Your terminal prompt should now be prefixed with (.venv).

4. Install Libraries:

With your virtual environment active, install the necessary libraries.

bash
pip install transformers datasets torch

The "How": Fine-Tuning for News Classification

Our task will be to fine-tune a model to classify news headlines into one of four categories: World, Sports, Business, and Sci/Tech. We'll use the ag_news dataset for this.

Create a new Python file (e.g., finetune.py) and add the following code blocks.

1. Load Data and Tokenizer

First, we load the ag_news dataset and the tokenizer that corresponds to our base model, distilbert-base-uncased.

python
from datasets import load_dataset
from transformers import AutoTokenizer

# Load the dataset
dataset = load_dataset("ag_news")

# Load the tokenizer
tokenizer = AutoTokenizer.from_pretrained("distilbert-base-uncased")
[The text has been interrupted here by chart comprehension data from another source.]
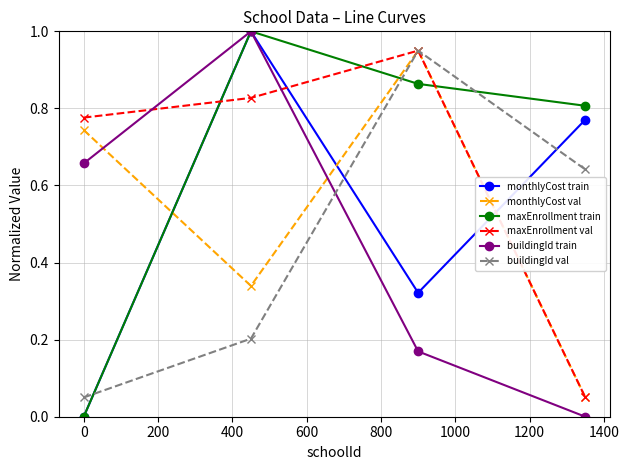

How many distinct data groups are displayed?

6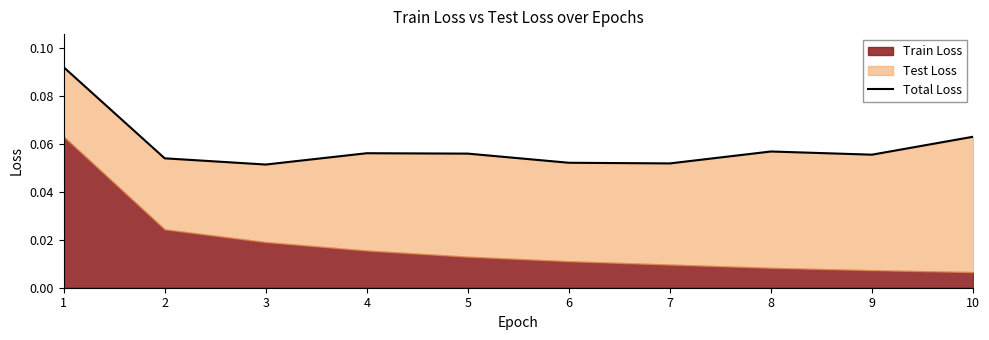

Reading left to right, extract all data points from this chart.

0.1	0.1	0.1	0.1	0.1	0.1	0.1	0.1	0.1	0.1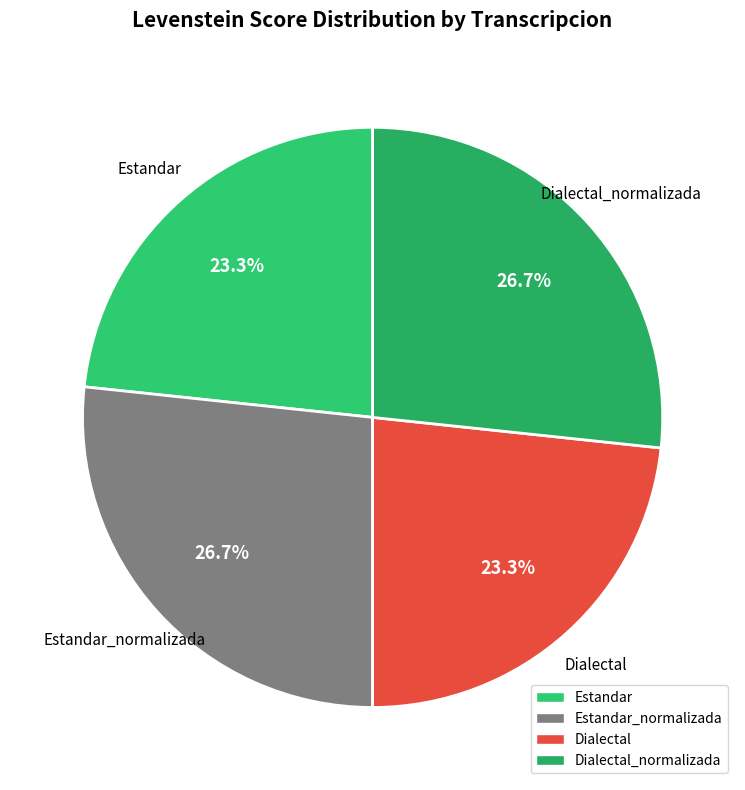

How many segments does this pie chart have?

4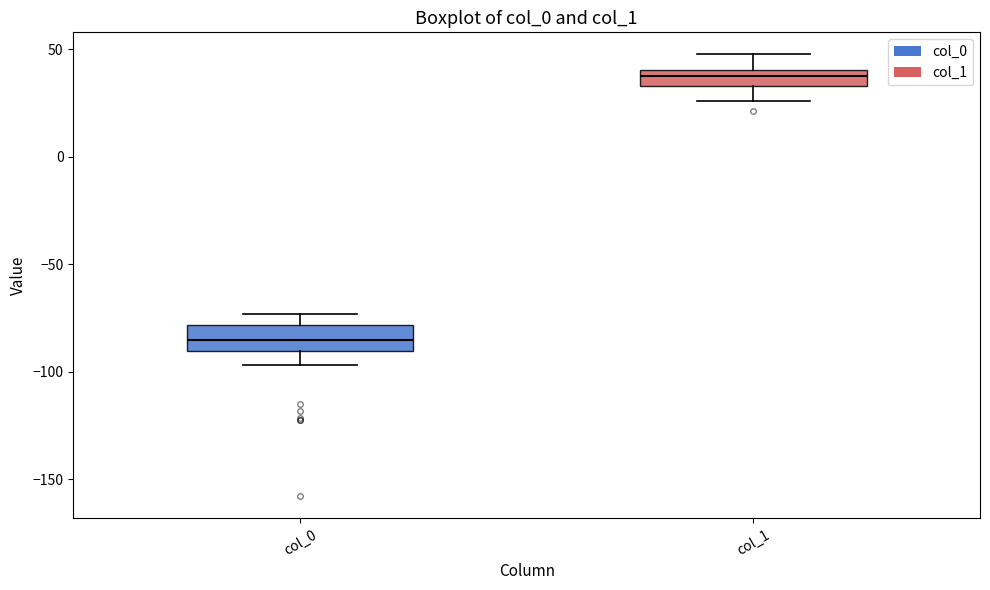

Reading left to right, read every box against the y-axis: the position of its median line, the range the box covers, and the ends of its whiskers. The values are not printed on the chart, so give them approximately, as read against the axis.

col_0: median -85, box -90 to -80, whiskers -95 to -75
col_1: median 40 (inside the box), box 35 to 40, whiskers 25 to 50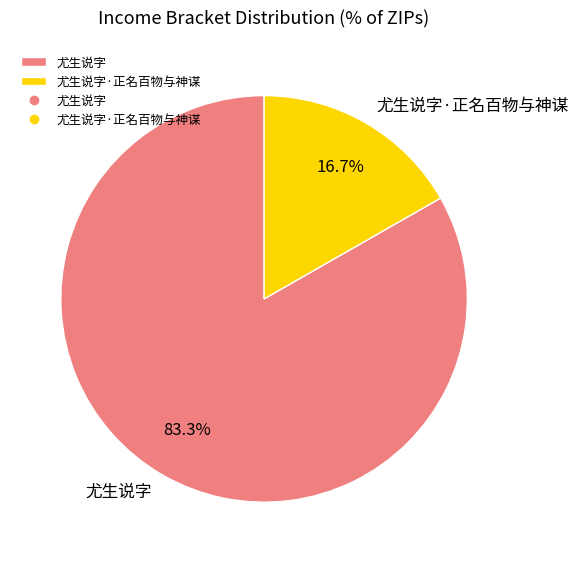

What percentage is the 尤生说字 slice, to the nearest percent?

83%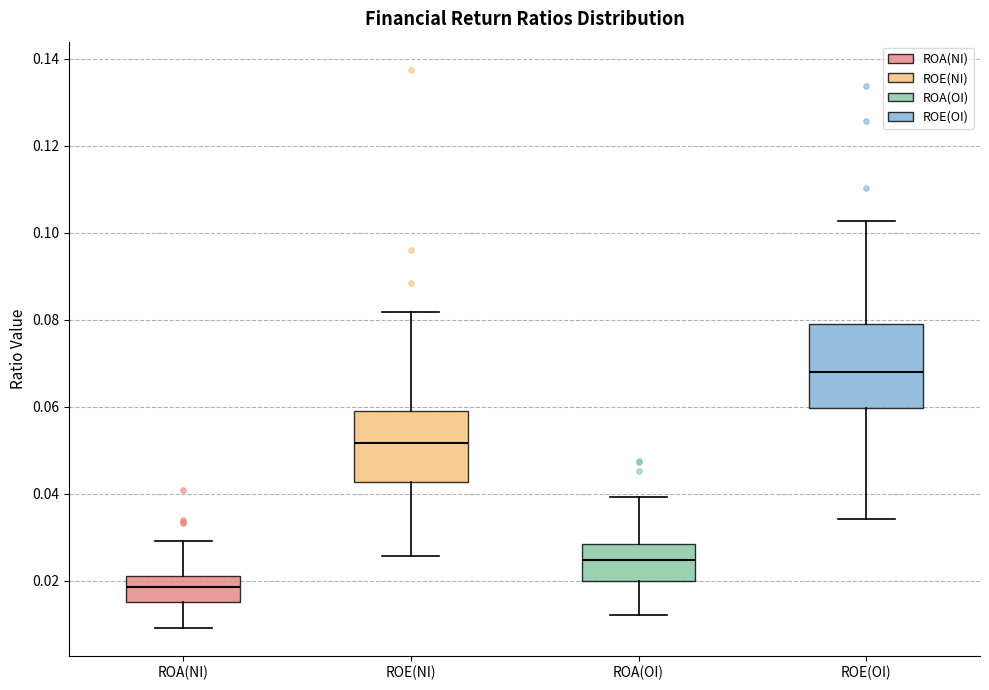

Which box is the tallest, from its lower edge to its upper edge?

ROE(OI)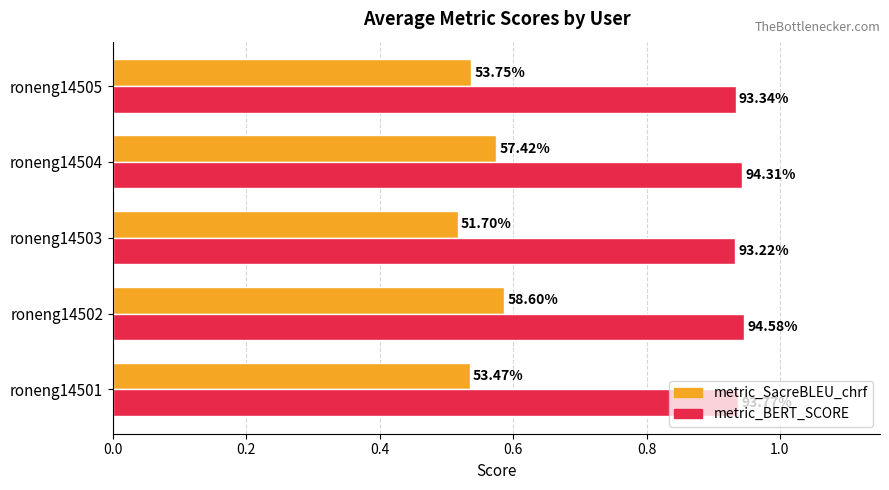

How many metric_BERT_SCORE values are between 0 and 1?

5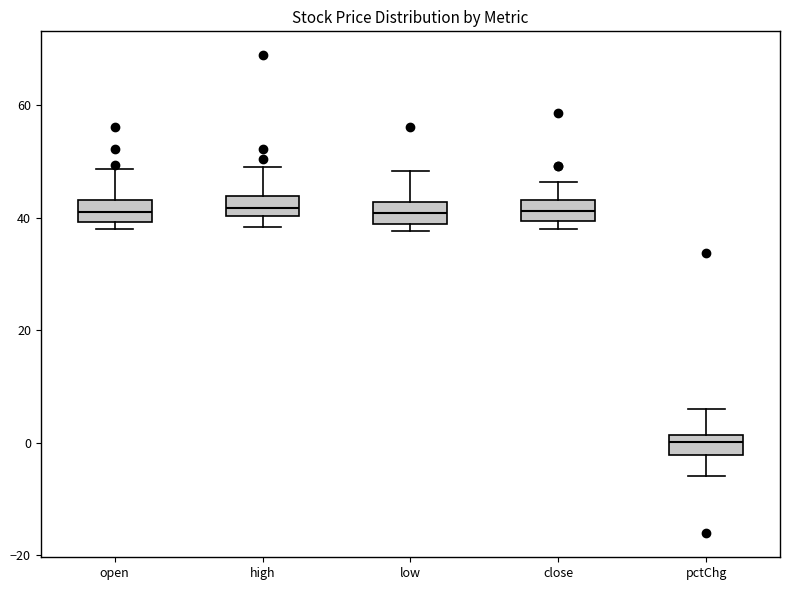

Reading left to right, transcribe this box plot: for each box, give where its median line is, the range the box spans, and where its two whiskers end, as read against the y-axis. The values are not printed on the chart, so give them approximately, as read against the axis.

open: median 42, box 40 to 44, whiskers 38 to 48
high: median 42, box 40 to 44, whiskers 38 to 50
low: median 40, box 38 to 42, whiskers 38 (just below the box's lower edge) to 48
close: median 42, box 40 to 44, whiskers 38 to 46
pctChg: median 0, box -2 to 2, whiskers -6 to 6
# Create a preprocessing function
def preprocess_function(examples):
    return tokenizer(examples["text"], truncation=True, padding="max_length")

# Apply the tokenizer to the whole dataset
tokenized_datasets = dataset.map(preprocess_function, batched=True)

2. Load the Model

We load the distilbert-base-uncased model, a classification task with 4 labels.

python
from transformers import AutoModelForSequenceClassification

model = AutoModelForSequenceClassification.from_pretrained("distilbert-base-uncased", num_labels=4)

3. Fine-Tune the Model

The Hugging Face Trainer class simplifies the training process. We'll use a small subset of the data for a quick demonstration.

python
from transformers import TrainingArguments, Trainer

# Select smaller subsets for a quick training run
small_train_dataset = tokenized_datasets["train"].shuffle(seed=42).select(range(1000))
small_eval_dataset = tokenized_datasets["test"].shuffle(seed=42).select(range(1000))

# Define training arguments
training_args = TrainingArguments(
    output_dir="./results",
    num_train_epochs=2,
    per_device_train_batch_size=16,
    per_device_eval_batch_size=16,
    weight_decay=0.01,
    evaluation_strategy="epoch",
)

# Create the Trainer
trainer = Trainer(
    model=model,
    args=training_args,
    train_dataset=small_train_dataset,
    eval_dataset=small_eval_dataset,
)

# Start fine-tuning
trainer.train()

4. Test Your Fine-Tuned Model

Now for the exciting part. Let's use our new, specialised model to classify some headlines.

python
from transformers import pipeline

# The model in the trainer is our fine-tuned model
# You can also save it with trainer.save_model("my_news_classifier")
classifier = pipeline("text-classification", model=trainer.model, tokenizer=tokenizer)

# Create a mapping from label ID to label name
label_map = {0: "World", 1: "Sports", 2: "Business", 3: "Sci/Tech"}

# Test with some headlines
headlines = [
    "Manchester United wins the FA Cup.",
    "New study shows promise for renewable energy.",
    "Global markets react to latest inflation data."
]

for text in headlines:
    prediction = classifier(text)
    label_id = int(prediction[0]['label'].split('_')[1])
    print(f"Headline: '{text}' -> Prediction: {label_map[label_id]}")

You should see that the model correctly classifies each headline, a task it would have performed poorly on before fine-tuning.

Conclusion

You've just successfully fine-tuned a powerful language model for a custom task. This process—taking a pre-trained foundation and moulding it to your specific needs—is a cornerstone of modern applied AI. From here, you can explore different models, datasets, and more advanced techniques like Parameter-Efficient Fine-Tuning (PEFT).

This topic was the focus of our recent 'Introduction to Fine-Tuning' workshop at the Leeds AI Society.